When the backend is Claude, Codex, Cursor, or OpenCode and the user has connected Voice Mode in Dashboard → Assistant → Tools, Voice Mode itself appears as an MCP server. Use those tools to answer questions about the user’s current state (e.g. current_settings, list_dictionary, list_augments, super_voice_mode_version) instead of guessing or reading config files. See tools.md for the full list and the rule against editing Voice Mode’s config files directly.

Pro tips

Switch backends per task. Claude, Codex, Cursor, or OpenCode when the user wants the assistant to actually do something on their machine (read a file, run a command, edit code). Ollama or local MLX for chat that should stay fully on-device. The same query can give very different results — pick the backend that matches the goal, not just availability.
Cancel early when the reply is going wrong.

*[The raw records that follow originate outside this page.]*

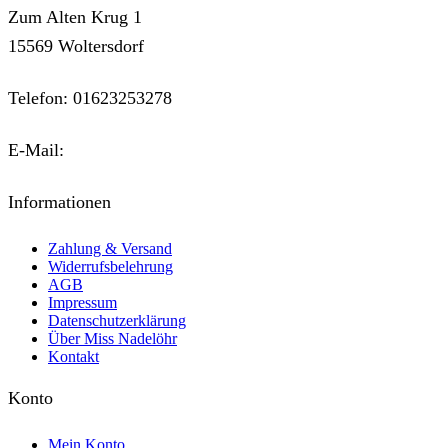
Zum Alten Krug 1
15569 Woltersdorf
Telefon: 01623253278
E-Mail:
kontakt@miss-nadeloehr.de
Informationen
Zahlung & Versand
Widerrufsbelehrung
AGB
Impressum
Datenschutzerklärung
Über Miss Nadelöhr
Kontakt
Konto
Mein Konto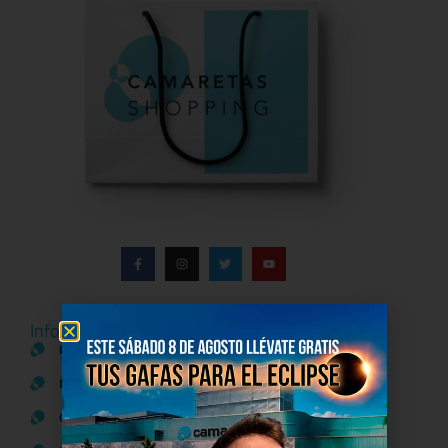
Información del centro
Información general
Directorio de tiendas y Planos
Contacto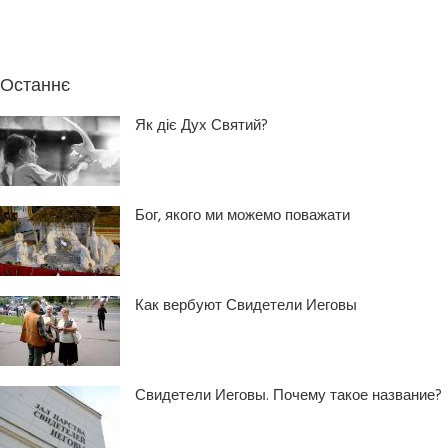
Останнє
Як діє Дух Святий?
Бог, якого ми можемо поважати
Как вербуют Свидетели Иеговы
Свидетели Иеговы. Почему такое название?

The cancel phrase stops generation and any in-flight TTS. Faster than waiting it out and cheaper on tokens for the cloud backends.
Pair with the Concise augment for fast spoken replies. TTS can drag if the assistant gives a paragraph when the user wanted a sentence. Concise plus a normal persona gets short, useful answers fast.
For coding work, lean into Claude, Codex, Cursor, or OpenCode tools. They can read the user’s repo, run tests, and apply edits — by voice. Ollama and local MLX can talk about code but can’t touch it.
The Voice Mode Help augment exists for “how does this work” turns. Toggle it on, ask the question, toggle it off. Don’t leave it on full time — it occupies a slot.